22 Das Gemeinschaftsrecht schreibt in seinem gegenwärtigen Stand und in einer Situation wie der des Ausgangsverfahrens in Bezug auf die Beseitigung der Doppelbesteuerung innerhalb der Gemeinschaft keine allgemeinen Kriterien für die Verteilung der Kompetenzen der Mitgliedstaaten untereinander vor. Abgesehen von der Richtlinie 90/435/EWG des Rates vom 23. Juli 1990 über das gemeinsame Steuersystem der Mutter- und Tochtergesellschaften verschiedener Mitgliedstaaten (ABl. L 225, S. 6), dem Übereinkommen vom über die Beseitigung der Doppelbesteuerung im Falle von Gewinnberichtigungen zwischen verbundenen Unternehmen (ABl. L 225, S. 10) und der Richtlinie 2003/48/EG des Rates vom 3. Juni 2003 im Bereich der Besteuerung von Zinserträgen (ABl. L 157, S. 38) ist bis heute im Rahmen des Gemeinschaftsrechts keine Maßnahme der Vereinheitlichung oder Harmonisierung zum Zweck der Beseitigung von Doppelbesteuerungstatbeständen erlassen worden.
23 Folglich ist es Sache der Mitgliedstaaten, die erforderlichen Maßnahmen zu treffen, um Situationen wie die im Ausgangsverfahren in Rede stehende zu vermeiden, indem u. a. die in der internationalen Besteuerungspraxis befolgten Verteilungskriterien verwendet werden.

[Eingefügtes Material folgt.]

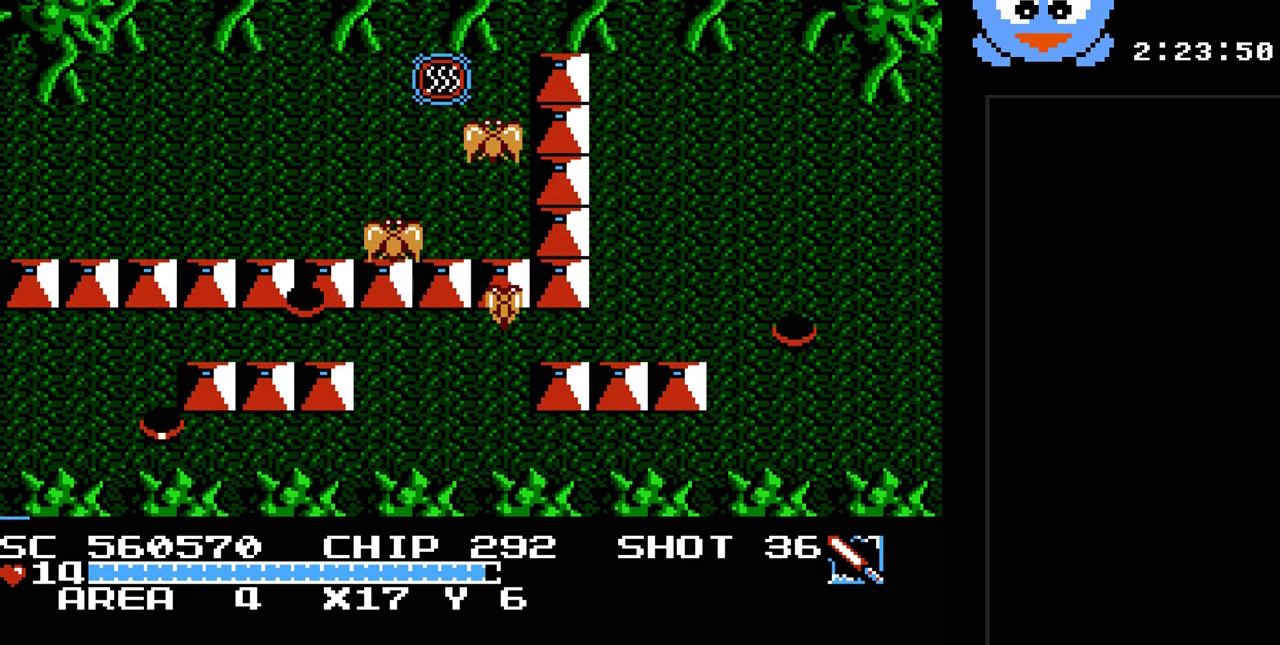
{"buttons": [], "events": []}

Dies ist im Wesentlichen die Zielsetzung des französisch-belgischen Abkommens, das in diesen Situationen eine Aufteilung der Besteuerungsbefugnis zwischen der Französischen Republik und dem Königreich Belgien vornimmt. Dieses Abkommen ist jedoch nicht Gegenstand des vorliegenden Vorabentscheidungsersuchens.

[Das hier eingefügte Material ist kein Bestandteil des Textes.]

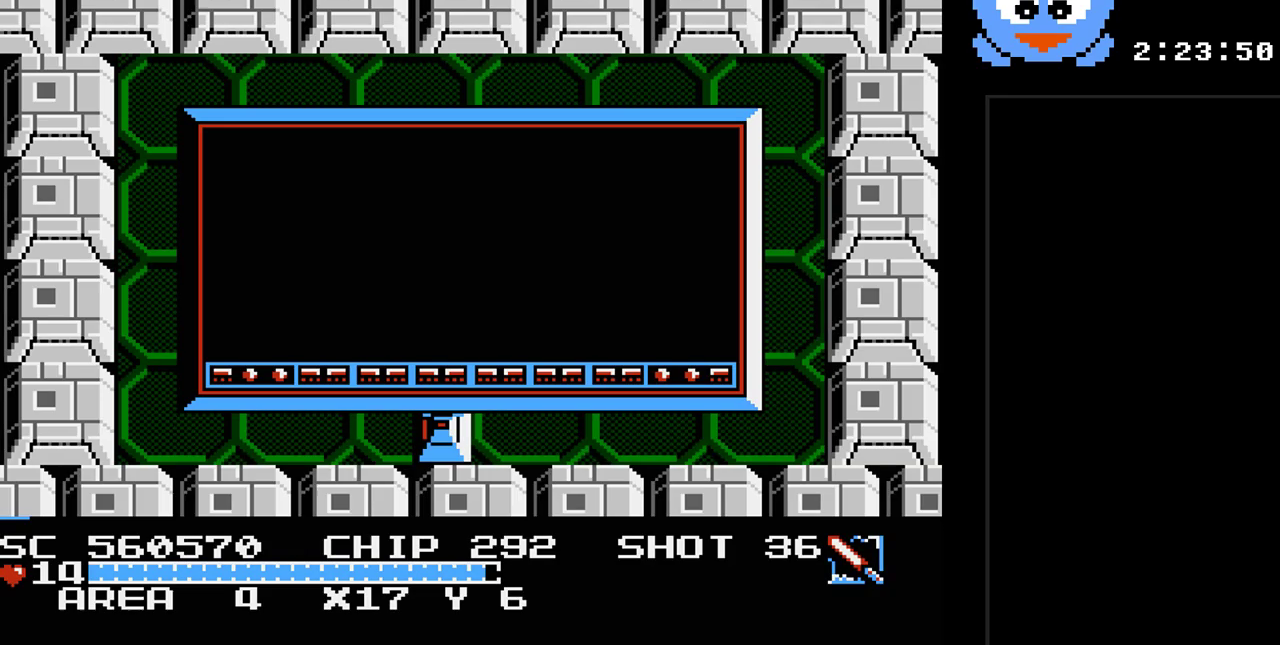
{"buttons": [], "events": []}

24 Nach alledem ist auf die Vorlagefrage zu antworten, dass Artikel 73b Absatz 1 EG-Vertrag dem Recht eines Mitgliedstaats wie dem belgischen Steuerrecht nicht entgegensteht, das im Rahmen der Einkommensteuer die Dividenden im Gebiet dieses Staates ansässiger Gesellschaften und die Dividenden in einem anderen Mitgliedstaat ansässiger Gesellschaften einem gleichen einheitlichen Steuersatz unterwirft, ohne eine Anrechnung der im Wege der Quellensteuer in diesem anderen Mitgliedstaat erhobenen Steuer vorzusehen.
Kostenentscheidung:
Kosten
25 Für die Parteien des Ausgangsverfahrens ist das Verfahren ein Zwischenstreit in dem bei dem vorlegenden Gericht anhängigen Rechtsstreit; die Kostenentscheidung ist daher Sache dieses Gerichts. Die Auslagen anderer Beteiligter für die Abgabe von Erklärungen vor dem Gerichtshof sind nicht erstattungsfähig.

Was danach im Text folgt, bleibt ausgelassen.